PROBLEM:
In the post on ets ordered set select efficiency, write out the part starting with "Recently I've been" and going on through "-module (etsselect).", switching "mailing list" to "forum".
PASSAGE TO READ Start Marker
Sunday, July 26, 2009

Ets Ordered Set Select Efficiency

Ets (and tcerl) ordered_sets have the useful property that range queries on them can be resolved more efficiently than full-table scan. For instance, given the operation

ets:select (Tab, [ { { { foo, 1, '_' }, bar }, [], [ '$_' ] } ])

only the range of keys corresponding to 3-element tuples whose first two elements are 'foo' and 1 will be examined, and this is potentially far less than the entire set of keys.

Recently I've been working on a project that requires a range of partially bound keys. This would correspond to an operation such as

ets:select (Tab, [ { { { foo, '$1', '_' }, bar }, [ { '>=', '$1', 1 }, { '=<', '$1', 5 } ], [ '$_' ] } ])

and so I made the modifications to tcerl to be able to detect match conditions of this form and constrain the query range. I started to wonder if I was reinventing the wheel and whether ets had sophisticated match specification analysis under the hood somewhere. I asked the mailing list but answers were inconclusive so I decided to do some measurements. Using the following module:

-module (etsselect).
-compile (export_all).
PASSAGE TO READ End Marker
SUPPLIED ENTRIES Start Marker
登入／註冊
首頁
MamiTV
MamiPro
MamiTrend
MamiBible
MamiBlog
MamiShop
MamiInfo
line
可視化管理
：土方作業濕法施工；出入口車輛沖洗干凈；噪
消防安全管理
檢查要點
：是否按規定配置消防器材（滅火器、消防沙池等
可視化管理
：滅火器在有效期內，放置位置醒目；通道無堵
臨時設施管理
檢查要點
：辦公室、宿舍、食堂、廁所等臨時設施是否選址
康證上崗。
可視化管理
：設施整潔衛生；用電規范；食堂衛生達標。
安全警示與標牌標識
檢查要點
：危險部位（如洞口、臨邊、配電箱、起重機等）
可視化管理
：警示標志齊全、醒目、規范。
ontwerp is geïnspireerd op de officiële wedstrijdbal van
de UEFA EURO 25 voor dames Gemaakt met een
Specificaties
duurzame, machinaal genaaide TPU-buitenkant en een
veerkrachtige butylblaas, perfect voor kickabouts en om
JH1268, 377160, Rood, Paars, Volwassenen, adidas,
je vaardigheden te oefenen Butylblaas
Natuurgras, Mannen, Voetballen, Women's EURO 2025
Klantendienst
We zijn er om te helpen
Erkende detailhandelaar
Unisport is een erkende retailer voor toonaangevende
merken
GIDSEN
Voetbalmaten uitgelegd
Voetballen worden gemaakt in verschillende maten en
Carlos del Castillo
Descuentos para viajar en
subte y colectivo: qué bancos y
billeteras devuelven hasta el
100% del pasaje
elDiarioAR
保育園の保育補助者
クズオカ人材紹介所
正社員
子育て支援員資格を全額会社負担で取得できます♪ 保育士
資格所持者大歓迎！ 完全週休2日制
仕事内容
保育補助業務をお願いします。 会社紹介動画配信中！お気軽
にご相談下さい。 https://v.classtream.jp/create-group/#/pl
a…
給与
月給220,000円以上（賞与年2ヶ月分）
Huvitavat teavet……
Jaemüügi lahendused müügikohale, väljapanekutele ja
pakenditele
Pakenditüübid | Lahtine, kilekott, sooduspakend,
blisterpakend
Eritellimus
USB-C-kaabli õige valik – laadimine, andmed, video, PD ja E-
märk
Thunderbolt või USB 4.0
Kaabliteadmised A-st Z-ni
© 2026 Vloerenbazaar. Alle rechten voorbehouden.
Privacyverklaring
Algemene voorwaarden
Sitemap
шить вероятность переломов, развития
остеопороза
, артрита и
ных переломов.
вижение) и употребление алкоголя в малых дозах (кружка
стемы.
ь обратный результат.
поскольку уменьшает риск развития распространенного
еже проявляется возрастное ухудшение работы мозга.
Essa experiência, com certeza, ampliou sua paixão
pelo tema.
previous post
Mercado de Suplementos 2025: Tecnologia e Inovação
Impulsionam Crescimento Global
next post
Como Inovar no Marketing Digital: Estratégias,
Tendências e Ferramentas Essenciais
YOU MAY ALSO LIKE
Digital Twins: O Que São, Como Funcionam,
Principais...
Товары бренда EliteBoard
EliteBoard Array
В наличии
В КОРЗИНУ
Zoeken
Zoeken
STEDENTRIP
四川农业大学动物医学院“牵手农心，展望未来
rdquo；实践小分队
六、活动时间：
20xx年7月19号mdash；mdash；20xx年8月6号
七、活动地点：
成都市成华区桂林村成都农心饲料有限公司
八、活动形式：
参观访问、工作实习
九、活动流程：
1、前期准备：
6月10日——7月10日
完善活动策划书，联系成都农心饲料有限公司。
SUPPLIED ENTRIES End Marker
RESULT OF THE EXERCISE:
Recently I've been working on a project that requires a range of partially bound keys. This would correspond to an operation such as

ets:select (Tab, [ { { { foo, '$1', '_' }, bar }, [ { '>=', '$1', 1 }, { '=<', '$1', 5 } ], [ '$_' ] } ])

and so I made the modifications to tcerl to be able to detect match conditions of this form and constrain the query range. I started to wonder if I was reinventing the wheel and whether ets had sophisticated match specification analysis under the hood somewhere. I asked the forum but answers were inconclusive so I decided to do some measurements. Using the following module:

-module (etsselect).